I didn't mean in the legal sense, I meant in the court of public opinion. Just like with Toyota, it isn't so much the problem and the minutia of assigning fault, but the way it gets handled by the brand. It's a bit early to say Energizer is going to make the same mistakes as Toyota, but the lesson is there about how their brand will suffer as a result.
"Think back a few years to Apple having to sort out a problem where a subcontractor in the supply chain was installing PC Malware on systems which docked to PC's..."
But they didn't pull the iPod (or iPhone or whatever it was) off the market as a result. They took steps to fix it, and that counts a lot from a brand reputation standpoint. Energizer would have come off looking a lot better if they were quicker to suspend the download and then quick to issue a fix. Killing the product completely just leaves people feeling that they'll get no support if they purchase some other Energizer product.
"So as an engineering manager you are used to sending out for quotes to three or four different known suppliers and going with the lowest cost."
And I would maintain that making a decision on a single dimension like price is exactly the kind of short-sighted mistake that ends up destroying companies in the long run. You seem to acknowledge that when you mention that suppliers end up being unreliable or the product ends up being shoddy. I'd say that happens often enough these days that whole premise of "lowest bidder" needs to be re-examined, in much the same way that it is smarter for a consumer to pick most products based not on price but on total cost of ownership.
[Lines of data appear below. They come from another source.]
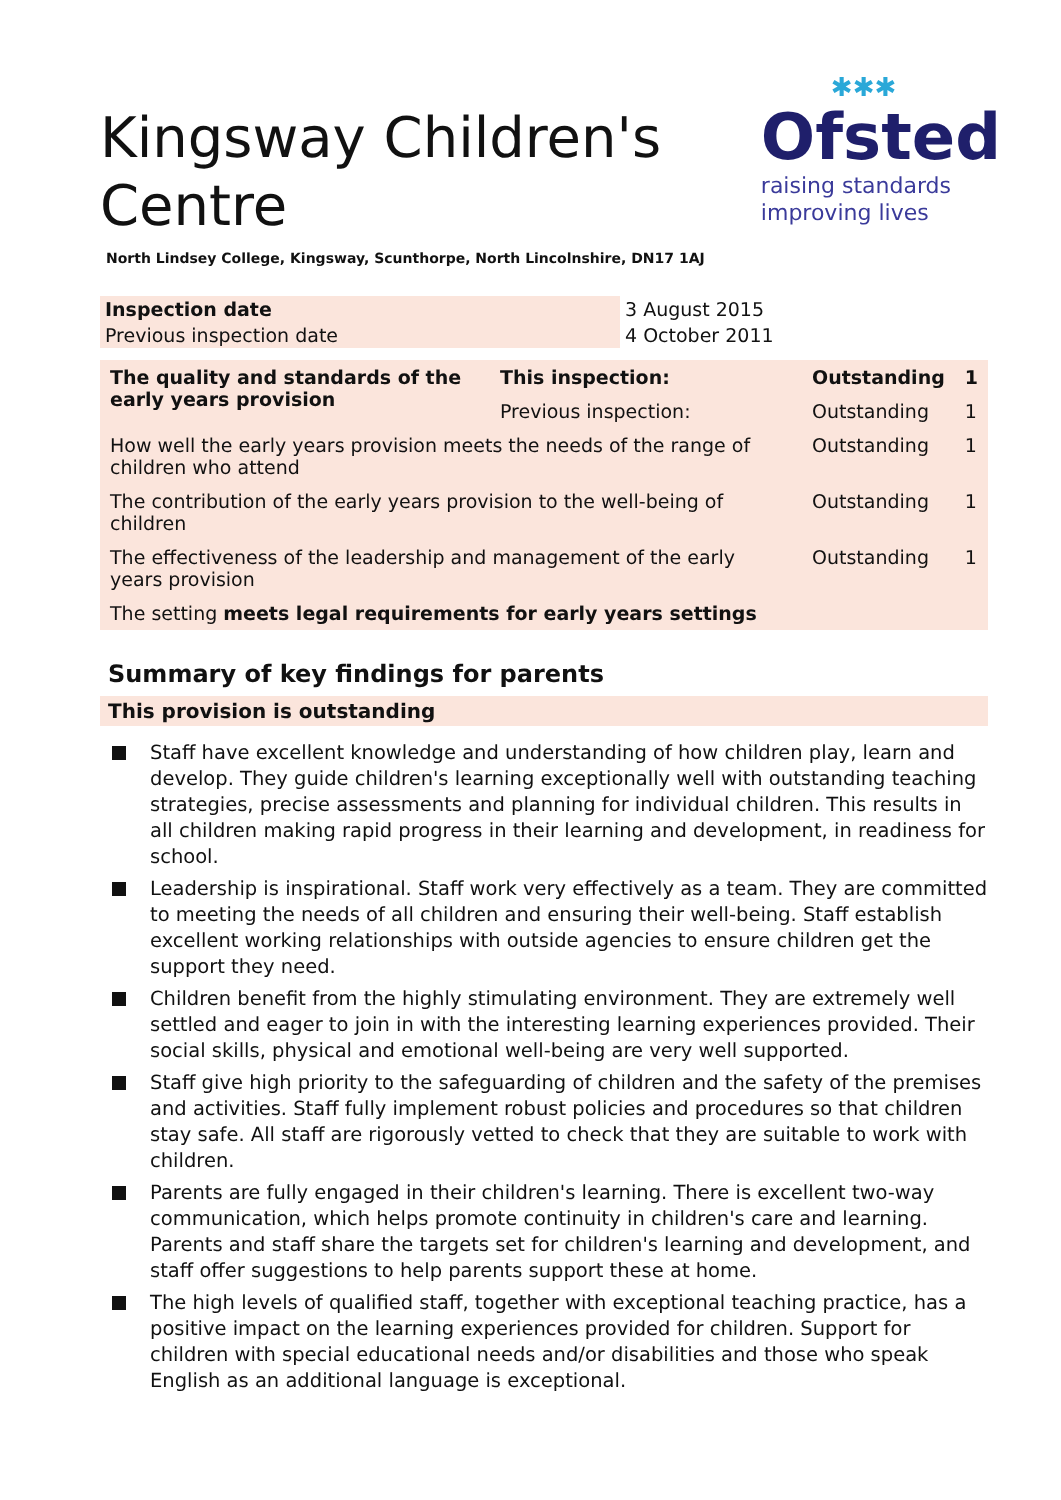Kingsway Children's Centre
✱✱✱
Ofsted
raising standards
improving lives
North Lindsey College, Kingsway, Scunthorpe, North Lincolnshire, DN17 1AJ
| Inspection date | 3 August 2015 |
| Previous inspection date | 4 October 2011 |
| The quality and standards of the early years provision | This inspection: | Outstanding | 1 |
| | Previous inspection: | Outstanding | 1 |
| How well the early years provision meets the needs of the range of children who attend | | Outstanding | 1 |
| The contribution of the early years provision to the well-being of children | | Outstanding | 1 |
| The effectiveness of the leadership and management of the early years provision | | Outstanding | 1 |
| The setting meets legal requirements for early years settings | | | |
Summary of key findings for parents
This provision is outstanding
Staff have excellent knowledge and understanding of how children play, learn and develop. They guide children's learning exceptionally well with outstanding teaching strategies, precise assessments and planning for individual children. This results in all children making rapid progress in their learning and development, in readiness for school.
Leadership is inspirational. Staff work very effectively as a team. They are committed to meeting the needs of all children and ensuring their well-being. Staff establish excellent working relationships with outside agencies to ensure children get the support they need.
Children benefit from the highly stimulating environment. They are extremely well settled and eager to join in with the interesting learning experiences provided. Their social skills, physical and emotional well-being are very well supported.
Staff give high priority to the safeguarding of children and the safety of the premises and activities. Staff fully implement robust policies and procedures so that children stay safe. All staff are rigorously vetted to check that they are suitable to work with children.
Parents are fully engaged in their children's learning. There is excellent two-way communication, which helps promote continuity in children's care and learning. Parents and staff share the targets set for children's learning and development, and staff offer suggestions to help parents support these at home.
The high levels of qualified staff, together with exceptional teaching practice, has a positive impact on the learning experiences provided for children. Support for children with special educational needs and/or disabilities and those who speak English as an additional language is exceptional.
If I were Energizer, I'd come clean as quickly as possible with as much technical detail about what happened as possible. This will only become a big story if there's any hint of a cover up or attempt to sweep it under the rug.
Why would I want to tie up a $300-2000 computer to charge batteries in the first place? I have these neat things around the house that distribute power in huge quantities and they cost about $0.57 apiece - called "electrical outlets" or "sockets". And when I install battery chargers on them it doesn't even access the internet; furthermore, the overhead of operating one is .00000001% that of a PC, or even a Mac! Not to mention I have 20 times as many of them and they are available in every room - bathrooms, the basement and the garage, even outside the house or in the cars (with an inverter, although converting 12Vdc into 120Vac in order to convert it back to 5Vdc would bother me academically). For that matter you can get a solar battery charger for
Did the company state why they did such a thing?